M: The women in my family were my inspiration. Everybody used to cook. We lived in the same building and everyone shared and sent food to others. I was raised with such a mentality and I loved it. I was surrounded by women who used to work without being tired, without complaining, and every time I work hard I remember them and feel like I’m like them.
Y: My mum is my biggest inspiration because she really went from nothing to something big. That drives me every day. Lebanese women are known for their sense of style – are you interested in the fashion scene?
Y: I go through so many phases and different styles so it depends where I live in the world. I adapt to the local style. When I lived in Copenhagen I had a very Danish look and when in London, whether you’re in the east or west, you also end up emulating their style. In Monaco everything was super-branded so you always felt underdressed.

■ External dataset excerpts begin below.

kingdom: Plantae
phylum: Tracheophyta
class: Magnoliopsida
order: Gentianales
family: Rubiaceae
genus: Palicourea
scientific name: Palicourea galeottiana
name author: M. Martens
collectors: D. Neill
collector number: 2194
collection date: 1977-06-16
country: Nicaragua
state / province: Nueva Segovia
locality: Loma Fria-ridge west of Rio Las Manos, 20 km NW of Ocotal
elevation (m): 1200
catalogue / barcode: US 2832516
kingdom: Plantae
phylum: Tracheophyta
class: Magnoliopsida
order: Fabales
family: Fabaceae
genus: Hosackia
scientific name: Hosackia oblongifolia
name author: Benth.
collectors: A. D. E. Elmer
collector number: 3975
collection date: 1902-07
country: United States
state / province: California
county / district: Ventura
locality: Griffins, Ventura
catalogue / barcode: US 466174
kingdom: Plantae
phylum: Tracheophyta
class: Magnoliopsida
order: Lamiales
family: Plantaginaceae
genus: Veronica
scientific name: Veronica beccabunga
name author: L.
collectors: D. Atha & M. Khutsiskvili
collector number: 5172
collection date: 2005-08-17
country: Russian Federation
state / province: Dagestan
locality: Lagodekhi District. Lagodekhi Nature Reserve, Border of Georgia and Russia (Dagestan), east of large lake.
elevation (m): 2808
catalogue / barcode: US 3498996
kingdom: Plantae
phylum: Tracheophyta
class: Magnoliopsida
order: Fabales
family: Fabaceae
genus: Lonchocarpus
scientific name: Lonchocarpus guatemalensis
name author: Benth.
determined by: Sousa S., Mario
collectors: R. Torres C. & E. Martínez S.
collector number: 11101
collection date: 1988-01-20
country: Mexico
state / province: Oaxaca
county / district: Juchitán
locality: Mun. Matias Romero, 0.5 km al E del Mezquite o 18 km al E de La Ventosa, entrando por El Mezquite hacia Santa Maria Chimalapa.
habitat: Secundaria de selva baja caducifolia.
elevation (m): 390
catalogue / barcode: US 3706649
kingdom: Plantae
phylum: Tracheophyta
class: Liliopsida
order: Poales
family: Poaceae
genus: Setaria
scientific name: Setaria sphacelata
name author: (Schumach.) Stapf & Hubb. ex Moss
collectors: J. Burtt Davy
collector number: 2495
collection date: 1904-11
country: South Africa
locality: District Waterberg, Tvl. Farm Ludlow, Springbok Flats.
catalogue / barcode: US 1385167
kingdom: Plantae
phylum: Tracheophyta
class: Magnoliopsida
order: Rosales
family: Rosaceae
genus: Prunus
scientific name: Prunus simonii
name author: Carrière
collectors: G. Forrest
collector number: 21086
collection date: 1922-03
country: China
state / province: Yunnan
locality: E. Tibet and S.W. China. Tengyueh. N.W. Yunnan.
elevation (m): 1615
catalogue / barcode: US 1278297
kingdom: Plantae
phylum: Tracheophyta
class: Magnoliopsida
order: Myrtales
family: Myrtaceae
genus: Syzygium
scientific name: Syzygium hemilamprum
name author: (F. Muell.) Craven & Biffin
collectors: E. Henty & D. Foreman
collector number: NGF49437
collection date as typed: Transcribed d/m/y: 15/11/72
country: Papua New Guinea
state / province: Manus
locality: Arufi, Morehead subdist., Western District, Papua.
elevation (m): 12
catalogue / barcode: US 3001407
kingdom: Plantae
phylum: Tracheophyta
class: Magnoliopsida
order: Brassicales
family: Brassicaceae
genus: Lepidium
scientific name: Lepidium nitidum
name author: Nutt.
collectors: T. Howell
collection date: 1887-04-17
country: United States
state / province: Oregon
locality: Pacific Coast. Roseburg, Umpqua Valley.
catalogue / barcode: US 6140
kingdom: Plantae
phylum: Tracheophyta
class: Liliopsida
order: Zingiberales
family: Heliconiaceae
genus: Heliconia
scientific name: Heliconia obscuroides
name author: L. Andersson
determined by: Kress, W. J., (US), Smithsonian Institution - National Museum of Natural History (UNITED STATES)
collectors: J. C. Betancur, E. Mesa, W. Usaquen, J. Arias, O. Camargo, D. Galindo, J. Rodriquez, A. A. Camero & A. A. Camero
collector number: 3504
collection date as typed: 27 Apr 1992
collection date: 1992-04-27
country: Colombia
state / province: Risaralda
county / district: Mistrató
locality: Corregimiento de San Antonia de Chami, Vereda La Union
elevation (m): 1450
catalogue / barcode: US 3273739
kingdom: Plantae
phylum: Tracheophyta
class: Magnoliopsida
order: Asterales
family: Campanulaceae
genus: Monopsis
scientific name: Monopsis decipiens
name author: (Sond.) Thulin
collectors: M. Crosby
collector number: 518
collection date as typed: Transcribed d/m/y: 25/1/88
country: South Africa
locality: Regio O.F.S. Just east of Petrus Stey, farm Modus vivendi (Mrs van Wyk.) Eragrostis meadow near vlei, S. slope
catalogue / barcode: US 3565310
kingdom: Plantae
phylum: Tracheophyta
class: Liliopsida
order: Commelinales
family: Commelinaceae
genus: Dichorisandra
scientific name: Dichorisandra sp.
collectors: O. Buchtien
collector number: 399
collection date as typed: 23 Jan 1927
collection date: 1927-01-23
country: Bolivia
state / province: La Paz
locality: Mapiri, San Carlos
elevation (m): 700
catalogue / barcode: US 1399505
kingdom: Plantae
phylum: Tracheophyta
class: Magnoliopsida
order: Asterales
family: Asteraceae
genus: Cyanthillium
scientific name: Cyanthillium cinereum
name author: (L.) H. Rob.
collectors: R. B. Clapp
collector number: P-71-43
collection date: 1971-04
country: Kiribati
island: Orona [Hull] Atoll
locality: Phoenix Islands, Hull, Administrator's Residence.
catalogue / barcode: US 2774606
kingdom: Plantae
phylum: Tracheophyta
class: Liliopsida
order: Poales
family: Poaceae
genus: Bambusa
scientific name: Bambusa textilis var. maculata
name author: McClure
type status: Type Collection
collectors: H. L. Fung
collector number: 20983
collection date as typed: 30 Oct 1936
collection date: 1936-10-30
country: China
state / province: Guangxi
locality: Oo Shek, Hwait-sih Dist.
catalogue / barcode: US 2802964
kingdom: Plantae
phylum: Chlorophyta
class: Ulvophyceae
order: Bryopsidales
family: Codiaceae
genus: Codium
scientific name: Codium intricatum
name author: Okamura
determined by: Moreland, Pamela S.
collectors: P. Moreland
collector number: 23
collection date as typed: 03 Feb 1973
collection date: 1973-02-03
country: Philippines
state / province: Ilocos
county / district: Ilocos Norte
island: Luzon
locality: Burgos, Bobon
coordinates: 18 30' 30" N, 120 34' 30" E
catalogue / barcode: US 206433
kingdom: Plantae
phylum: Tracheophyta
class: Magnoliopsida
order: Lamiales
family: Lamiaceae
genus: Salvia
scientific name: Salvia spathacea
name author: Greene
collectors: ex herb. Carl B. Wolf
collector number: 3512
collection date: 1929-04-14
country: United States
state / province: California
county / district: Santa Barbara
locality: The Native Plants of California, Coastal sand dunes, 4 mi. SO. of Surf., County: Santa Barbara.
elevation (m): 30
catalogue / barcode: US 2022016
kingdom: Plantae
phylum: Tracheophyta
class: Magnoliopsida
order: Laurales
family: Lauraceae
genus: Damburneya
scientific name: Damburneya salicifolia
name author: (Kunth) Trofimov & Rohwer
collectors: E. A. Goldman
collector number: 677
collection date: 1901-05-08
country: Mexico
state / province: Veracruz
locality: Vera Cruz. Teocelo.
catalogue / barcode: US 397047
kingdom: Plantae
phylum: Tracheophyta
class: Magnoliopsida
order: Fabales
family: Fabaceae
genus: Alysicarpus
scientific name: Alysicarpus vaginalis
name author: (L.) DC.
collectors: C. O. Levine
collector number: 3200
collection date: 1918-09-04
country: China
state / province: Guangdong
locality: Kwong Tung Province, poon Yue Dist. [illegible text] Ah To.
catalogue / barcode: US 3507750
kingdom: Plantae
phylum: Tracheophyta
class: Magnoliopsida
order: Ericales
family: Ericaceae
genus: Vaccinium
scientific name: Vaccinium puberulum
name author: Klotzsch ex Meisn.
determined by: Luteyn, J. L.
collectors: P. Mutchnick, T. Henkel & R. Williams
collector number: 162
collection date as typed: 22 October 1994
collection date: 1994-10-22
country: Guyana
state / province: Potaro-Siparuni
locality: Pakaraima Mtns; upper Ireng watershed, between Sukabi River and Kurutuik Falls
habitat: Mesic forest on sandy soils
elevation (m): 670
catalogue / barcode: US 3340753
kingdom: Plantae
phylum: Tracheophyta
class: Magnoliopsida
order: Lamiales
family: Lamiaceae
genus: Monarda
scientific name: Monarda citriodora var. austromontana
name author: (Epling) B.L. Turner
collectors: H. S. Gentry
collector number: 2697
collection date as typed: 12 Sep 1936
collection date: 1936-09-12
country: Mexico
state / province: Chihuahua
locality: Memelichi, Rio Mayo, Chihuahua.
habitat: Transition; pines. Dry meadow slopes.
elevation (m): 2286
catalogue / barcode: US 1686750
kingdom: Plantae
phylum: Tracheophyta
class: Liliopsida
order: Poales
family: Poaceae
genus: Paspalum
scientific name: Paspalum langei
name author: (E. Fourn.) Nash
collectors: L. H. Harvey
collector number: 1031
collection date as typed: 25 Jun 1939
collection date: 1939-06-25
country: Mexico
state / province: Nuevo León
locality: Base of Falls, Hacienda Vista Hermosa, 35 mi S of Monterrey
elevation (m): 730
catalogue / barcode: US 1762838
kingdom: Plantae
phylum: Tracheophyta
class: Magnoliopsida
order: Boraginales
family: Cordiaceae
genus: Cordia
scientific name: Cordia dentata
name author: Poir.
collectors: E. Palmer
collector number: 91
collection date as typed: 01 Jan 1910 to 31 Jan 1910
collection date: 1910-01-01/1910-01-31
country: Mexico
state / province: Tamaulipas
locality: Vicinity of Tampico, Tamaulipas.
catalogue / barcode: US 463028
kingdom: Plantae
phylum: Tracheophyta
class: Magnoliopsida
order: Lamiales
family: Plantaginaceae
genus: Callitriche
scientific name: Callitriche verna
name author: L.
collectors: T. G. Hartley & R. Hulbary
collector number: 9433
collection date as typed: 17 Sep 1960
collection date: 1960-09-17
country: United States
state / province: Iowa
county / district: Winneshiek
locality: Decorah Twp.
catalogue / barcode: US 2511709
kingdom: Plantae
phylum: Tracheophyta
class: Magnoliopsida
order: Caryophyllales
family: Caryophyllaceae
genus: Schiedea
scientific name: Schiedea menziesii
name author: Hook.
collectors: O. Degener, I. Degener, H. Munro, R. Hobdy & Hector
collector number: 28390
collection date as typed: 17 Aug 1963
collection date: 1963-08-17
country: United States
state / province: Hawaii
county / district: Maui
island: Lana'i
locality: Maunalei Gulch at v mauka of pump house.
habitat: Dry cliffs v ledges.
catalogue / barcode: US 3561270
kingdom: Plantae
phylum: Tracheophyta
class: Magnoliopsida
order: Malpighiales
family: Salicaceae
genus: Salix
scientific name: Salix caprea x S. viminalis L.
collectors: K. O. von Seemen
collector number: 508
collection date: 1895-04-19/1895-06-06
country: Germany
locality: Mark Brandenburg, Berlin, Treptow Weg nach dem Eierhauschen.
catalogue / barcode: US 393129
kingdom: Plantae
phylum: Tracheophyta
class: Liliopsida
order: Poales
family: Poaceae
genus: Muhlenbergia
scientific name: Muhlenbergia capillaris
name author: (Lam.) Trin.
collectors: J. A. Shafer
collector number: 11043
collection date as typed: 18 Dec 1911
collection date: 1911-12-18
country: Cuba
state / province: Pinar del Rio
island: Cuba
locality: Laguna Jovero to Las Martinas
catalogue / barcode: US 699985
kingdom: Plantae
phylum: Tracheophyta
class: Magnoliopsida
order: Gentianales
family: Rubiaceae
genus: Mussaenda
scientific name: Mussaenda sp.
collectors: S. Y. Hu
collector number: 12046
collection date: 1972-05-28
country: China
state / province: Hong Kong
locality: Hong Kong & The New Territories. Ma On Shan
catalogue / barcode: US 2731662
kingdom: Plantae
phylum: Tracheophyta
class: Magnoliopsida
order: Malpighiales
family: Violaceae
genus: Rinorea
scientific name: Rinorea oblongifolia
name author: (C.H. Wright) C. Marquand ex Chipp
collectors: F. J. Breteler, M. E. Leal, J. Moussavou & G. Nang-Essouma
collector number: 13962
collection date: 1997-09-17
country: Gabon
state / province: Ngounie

M: I am practical. If I I like the brand I can buy 10 pieces of the same item.
The region is coming onto the global food map with Gault & Millau and MENA’s 50 Best Restaurants.
M: It’s definitely going to help the region, but I feel the spotlight should be on local cuisine. There are a lot of Asian restaurants and I think we should embrace our roots; that’s what’s going to differentiate us. We need to work with our ingredients, work with our products and what we find in our land, and not on other people’s land.